Fri 10 Oct, 2008 04:33 pm
In Latin America, Pointing a Finger at the US
"Our financial system is not involved in the [U.S.] subprime" mortgage mess that sparked the catastrophe. "We did our homework and the U.S., who spent 30 years telling us what to do, did not."
Such is today's surreal situation that Washington is getting lectured on capitalism by Lula, the head of Brazil's leftist Workers' Party. All over a region once considered the poster child for economic dysfunction, the refrain is the same: Why can't the gringos run an economy as well as we do? Since the fall of the Berlin Wall, Latin America has been adopting the free-market economic reforms demanded by the U.S. The "Washington Consensus" " more open markets, draconian cuts in public spending, privatization of inefficient industries " has often been blamed for exacerbating the continent's epic inequality. But most Latin American countries now follow market policies. Some, especially Brazil, have used them not only to create prodigious wealth but also to redistribute it: 52% of Brazil's 190 million people now occupy the middle class, up from 42% when Lula was first elected in 2002.

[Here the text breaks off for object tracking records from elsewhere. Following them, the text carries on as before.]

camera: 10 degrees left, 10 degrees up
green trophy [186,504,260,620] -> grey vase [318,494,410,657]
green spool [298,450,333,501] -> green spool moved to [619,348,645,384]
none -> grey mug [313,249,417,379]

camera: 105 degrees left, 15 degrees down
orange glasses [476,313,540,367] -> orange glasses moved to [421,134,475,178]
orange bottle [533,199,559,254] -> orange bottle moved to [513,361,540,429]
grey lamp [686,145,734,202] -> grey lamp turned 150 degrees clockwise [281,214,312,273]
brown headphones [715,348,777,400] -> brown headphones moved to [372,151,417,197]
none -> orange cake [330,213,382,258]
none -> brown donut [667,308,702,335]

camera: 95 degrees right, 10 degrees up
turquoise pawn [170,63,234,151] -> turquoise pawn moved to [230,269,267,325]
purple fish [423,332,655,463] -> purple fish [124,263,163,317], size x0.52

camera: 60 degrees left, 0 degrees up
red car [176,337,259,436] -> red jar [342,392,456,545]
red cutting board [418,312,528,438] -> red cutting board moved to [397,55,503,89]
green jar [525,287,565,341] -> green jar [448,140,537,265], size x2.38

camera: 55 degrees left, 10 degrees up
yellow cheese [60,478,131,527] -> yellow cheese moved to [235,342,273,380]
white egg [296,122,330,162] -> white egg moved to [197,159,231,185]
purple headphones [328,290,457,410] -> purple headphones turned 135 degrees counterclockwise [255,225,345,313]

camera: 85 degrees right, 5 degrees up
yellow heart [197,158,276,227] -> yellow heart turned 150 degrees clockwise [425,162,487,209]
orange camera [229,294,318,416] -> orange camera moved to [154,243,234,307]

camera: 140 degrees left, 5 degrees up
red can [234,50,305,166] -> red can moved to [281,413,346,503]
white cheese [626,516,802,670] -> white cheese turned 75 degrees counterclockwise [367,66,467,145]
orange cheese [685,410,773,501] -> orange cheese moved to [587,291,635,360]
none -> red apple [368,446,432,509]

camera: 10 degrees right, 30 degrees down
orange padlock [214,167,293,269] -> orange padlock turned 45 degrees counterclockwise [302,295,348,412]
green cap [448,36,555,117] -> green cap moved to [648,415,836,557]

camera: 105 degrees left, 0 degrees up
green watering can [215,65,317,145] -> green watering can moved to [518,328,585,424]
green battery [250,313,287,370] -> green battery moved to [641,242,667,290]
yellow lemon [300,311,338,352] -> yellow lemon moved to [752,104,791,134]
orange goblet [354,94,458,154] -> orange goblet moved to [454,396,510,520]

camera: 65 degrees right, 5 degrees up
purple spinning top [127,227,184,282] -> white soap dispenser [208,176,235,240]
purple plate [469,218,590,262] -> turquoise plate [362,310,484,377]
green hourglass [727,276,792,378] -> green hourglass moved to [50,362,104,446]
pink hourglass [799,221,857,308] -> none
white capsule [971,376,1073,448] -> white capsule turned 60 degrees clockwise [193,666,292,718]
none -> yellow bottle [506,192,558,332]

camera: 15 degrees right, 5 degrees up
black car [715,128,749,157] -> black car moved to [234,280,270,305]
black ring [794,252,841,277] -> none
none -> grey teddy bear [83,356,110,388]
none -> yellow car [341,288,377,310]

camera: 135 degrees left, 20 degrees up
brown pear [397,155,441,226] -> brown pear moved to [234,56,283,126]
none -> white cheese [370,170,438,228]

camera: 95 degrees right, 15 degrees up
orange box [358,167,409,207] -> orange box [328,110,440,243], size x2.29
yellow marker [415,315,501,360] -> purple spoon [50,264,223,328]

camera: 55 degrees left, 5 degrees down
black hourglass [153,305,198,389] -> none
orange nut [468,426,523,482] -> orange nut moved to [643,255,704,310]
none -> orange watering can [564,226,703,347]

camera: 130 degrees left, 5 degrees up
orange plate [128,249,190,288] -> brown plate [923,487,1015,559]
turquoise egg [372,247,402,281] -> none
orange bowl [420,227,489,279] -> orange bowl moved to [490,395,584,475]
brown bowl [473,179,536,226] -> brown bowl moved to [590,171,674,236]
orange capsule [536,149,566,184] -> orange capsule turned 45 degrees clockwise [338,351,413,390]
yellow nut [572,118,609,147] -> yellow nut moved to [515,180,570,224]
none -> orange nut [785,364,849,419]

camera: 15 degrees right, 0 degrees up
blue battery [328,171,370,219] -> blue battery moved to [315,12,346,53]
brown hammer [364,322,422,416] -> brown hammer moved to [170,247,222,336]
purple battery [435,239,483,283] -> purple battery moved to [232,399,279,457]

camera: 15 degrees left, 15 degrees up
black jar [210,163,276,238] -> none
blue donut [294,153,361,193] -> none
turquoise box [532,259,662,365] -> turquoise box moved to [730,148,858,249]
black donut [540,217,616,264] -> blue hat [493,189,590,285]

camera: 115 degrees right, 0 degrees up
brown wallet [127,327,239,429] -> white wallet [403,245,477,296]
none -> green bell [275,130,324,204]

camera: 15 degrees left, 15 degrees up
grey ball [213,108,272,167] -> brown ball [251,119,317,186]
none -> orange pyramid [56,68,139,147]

Then came the mother of all Wall Street collapses, fueled by a toxic cocktail of avarice and incompetence once common to the Latin American establishment, and the continent's trust in Washington's free-market model is once again in tatters. The crisis is a shot in the arm for the socialist project of the new Latin left, led by Venezuelan President Hugo Chavez. "Countries like Mexico, Brazil and Chile have done everything expected of them macro-economically, but everyone underestimated the size of this crisis," says Peter Hakim, president of the Inter-American Dialogue in Washington, D.C. "Lula is very right to point the finger of blame at the U.S. If the Venezuelas of the region, which rejected market policies out of hand, come out better at the end of all this than the Brazils do, the credibility of the Washington Consensus will be sadly diminished."